A second experiment involving 1,100 hogs examined increasing inclusion of canola meal (0 – 24%) in growout diets containing 15% DDGS. Hogs fed 24% canola meal reached market weight only 3 days later than controls, with no impact on carcass weight, dressing percent, backfat, loin depth, pork yield or index.

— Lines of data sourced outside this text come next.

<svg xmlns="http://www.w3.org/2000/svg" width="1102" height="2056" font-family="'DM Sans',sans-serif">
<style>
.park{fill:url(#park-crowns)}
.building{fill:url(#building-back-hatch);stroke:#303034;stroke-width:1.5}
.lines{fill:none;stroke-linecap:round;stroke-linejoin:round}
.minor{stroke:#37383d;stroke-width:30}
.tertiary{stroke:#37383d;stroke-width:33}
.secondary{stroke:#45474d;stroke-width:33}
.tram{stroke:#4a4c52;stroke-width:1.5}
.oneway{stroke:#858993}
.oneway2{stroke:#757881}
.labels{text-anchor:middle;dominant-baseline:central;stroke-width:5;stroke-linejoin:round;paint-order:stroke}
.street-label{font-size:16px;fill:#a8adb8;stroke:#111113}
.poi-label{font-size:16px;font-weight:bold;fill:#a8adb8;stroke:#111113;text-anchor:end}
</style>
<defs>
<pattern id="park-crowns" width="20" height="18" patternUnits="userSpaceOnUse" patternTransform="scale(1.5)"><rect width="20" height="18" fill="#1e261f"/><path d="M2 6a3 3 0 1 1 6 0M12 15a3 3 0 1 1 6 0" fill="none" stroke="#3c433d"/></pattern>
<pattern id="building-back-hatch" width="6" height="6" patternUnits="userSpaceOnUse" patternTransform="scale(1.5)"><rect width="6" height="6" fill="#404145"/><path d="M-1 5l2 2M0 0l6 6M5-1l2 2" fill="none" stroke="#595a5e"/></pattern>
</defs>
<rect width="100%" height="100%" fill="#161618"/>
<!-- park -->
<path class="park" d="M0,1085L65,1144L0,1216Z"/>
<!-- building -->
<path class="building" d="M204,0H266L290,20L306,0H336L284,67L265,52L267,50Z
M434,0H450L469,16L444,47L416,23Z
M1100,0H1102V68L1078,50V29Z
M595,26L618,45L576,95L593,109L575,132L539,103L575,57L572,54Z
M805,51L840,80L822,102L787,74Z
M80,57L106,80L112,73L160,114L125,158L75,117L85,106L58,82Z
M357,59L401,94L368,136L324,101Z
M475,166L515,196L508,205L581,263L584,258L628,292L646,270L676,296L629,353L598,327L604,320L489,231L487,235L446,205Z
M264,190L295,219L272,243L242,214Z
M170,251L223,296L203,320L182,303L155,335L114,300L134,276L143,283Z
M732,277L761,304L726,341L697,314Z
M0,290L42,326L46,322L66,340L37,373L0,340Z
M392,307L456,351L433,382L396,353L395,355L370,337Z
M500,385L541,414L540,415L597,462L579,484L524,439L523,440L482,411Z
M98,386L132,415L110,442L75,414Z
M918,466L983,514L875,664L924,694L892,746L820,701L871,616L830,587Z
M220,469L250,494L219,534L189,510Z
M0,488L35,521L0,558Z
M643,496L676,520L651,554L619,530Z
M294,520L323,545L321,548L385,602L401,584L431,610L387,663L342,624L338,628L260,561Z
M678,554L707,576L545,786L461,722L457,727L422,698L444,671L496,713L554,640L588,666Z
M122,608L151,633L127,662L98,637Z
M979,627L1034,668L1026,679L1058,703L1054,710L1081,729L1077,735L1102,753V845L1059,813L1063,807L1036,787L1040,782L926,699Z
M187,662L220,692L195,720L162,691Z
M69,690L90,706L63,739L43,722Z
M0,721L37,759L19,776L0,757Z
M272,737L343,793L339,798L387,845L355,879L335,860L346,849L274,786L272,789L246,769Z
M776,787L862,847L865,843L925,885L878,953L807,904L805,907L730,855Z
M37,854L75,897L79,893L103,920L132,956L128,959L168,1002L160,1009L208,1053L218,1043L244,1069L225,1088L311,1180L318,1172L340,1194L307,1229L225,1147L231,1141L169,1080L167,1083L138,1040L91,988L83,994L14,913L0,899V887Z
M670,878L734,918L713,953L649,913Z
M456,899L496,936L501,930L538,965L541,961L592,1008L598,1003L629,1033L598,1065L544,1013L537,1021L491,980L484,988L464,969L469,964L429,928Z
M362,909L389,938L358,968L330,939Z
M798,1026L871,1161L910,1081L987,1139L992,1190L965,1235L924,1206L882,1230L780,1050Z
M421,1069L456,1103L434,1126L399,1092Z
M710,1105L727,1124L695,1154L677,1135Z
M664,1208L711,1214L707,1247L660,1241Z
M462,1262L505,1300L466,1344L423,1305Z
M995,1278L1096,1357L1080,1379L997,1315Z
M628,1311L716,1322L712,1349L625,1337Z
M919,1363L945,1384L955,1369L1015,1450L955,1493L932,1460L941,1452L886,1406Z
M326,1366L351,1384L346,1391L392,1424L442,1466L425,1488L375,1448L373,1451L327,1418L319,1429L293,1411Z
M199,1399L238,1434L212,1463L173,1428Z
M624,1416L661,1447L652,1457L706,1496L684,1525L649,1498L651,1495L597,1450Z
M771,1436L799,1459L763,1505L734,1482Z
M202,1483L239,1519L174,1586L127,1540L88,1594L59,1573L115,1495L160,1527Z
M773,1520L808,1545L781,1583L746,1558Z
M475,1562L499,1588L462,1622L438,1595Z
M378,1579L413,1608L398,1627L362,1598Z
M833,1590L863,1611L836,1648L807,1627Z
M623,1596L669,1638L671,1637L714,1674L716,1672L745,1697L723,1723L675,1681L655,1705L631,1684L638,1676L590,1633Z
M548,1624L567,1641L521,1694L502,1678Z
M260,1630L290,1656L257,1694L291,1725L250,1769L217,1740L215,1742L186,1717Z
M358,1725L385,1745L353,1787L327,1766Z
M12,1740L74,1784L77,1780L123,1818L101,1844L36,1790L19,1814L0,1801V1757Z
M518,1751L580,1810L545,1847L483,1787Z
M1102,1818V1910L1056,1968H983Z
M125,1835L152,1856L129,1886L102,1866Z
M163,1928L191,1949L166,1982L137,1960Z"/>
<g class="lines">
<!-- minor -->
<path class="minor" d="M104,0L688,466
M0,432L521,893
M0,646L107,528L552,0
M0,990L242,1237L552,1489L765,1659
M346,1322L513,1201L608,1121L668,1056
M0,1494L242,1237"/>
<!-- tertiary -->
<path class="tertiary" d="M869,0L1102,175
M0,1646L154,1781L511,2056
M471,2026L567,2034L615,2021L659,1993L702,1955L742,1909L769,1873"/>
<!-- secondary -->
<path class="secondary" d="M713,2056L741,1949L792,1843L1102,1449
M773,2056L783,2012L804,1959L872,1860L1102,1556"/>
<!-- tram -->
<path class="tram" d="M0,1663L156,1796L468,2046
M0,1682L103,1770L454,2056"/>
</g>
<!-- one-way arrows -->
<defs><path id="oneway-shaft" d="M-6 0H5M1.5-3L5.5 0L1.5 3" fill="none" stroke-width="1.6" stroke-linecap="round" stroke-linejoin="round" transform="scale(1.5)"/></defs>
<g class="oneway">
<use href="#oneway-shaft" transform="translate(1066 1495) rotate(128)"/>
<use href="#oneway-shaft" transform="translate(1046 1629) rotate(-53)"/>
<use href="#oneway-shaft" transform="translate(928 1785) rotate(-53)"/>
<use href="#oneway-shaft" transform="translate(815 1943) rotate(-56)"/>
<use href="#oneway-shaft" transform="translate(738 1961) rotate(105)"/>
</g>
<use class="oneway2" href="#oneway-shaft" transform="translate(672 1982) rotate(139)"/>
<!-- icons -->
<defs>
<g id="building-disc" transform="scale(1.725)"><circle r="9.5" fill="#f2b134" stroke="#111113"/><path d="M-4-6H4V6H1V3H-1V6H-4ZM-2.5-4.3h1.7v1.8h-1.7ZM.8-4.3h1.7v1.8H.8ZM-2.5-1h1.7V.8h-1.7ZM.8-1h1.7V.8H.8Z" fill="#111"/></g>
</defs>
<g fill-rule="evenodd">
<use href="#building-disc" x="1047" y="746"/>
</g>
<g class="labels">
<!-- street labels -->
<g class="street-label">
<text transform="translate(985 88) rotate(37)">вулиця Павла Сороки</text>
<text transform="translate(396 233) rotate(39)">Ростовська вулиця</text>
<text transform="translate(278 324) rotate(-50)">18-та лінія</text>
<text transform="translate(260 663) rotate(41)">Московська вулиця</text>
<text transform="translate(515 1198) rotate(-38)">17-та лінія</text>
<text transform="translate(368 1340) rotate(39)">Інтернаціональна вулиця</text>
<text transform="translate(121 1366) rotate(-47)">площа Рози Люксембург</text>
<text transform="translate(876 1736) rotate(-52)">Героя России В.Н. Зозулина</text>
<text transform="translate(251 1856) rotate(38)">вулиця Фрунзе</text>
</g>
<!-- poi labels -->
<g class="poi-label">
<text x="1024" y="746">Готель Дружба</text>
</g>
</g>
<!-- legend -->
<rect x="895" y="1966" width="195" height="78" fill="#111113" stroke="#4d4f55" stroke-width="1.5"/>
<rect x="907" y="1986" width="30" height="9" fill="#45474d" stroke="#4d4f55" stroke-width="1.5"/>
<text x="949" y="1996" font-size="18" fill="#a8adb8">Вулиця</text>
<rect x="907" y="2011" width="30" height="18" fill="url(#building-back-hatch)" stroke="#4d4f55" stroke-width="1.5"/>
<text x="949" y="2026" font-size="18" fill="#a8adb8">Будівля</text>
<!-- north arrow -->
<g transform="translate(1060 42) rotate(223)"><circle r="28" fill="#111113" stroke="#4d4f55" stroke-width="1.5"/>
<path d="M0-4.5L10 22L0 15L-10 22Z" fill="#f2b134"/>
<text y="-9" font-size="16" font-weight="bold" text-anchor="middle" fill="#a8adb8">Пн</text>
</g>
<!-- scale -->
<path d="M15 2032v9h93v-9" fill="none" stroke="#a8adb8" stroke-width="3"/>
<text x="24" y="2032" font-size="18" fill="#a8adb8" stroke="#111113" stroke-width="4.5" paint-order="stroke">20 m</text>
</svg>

A third commercial-scale trial with 1,100 hogs pushed canola meal inclusion further to 30% with 20% DDGS. Feed disappearance and weigh gain were reduced by 81 g/day and 9 g/day for every 10% increase in canola meal inclusion. Number of days to market weight increased by 1, carcass weight was reduced by 0.46kg, dressing percent dropped 0.4 points, and loin depth was reduced by 0.5 mm for every 10% increase in canola meal inclusion. However, hogs consumed up to 50% local coproducts instead of imported soybean meal without major reductions on hog growth performance or carcass traits.

Benefit to the Producer

It is thus feasible feeding up to 20% solvent-extracted canola meal to weaned pigs and 30% with 20% wheat DDGS in commercial hog diets formulated on net energy and digestible amino acid basis. Canola and DDGS inclusion rates will fluctuate with commodity cost and should be routinely optimized by least cost formulation. Feeding these fibrous coproducts increases gut weight at evisceration. Producers thus need to market hogs 1 – 2kg heavier live weight to achieve target carcass weight.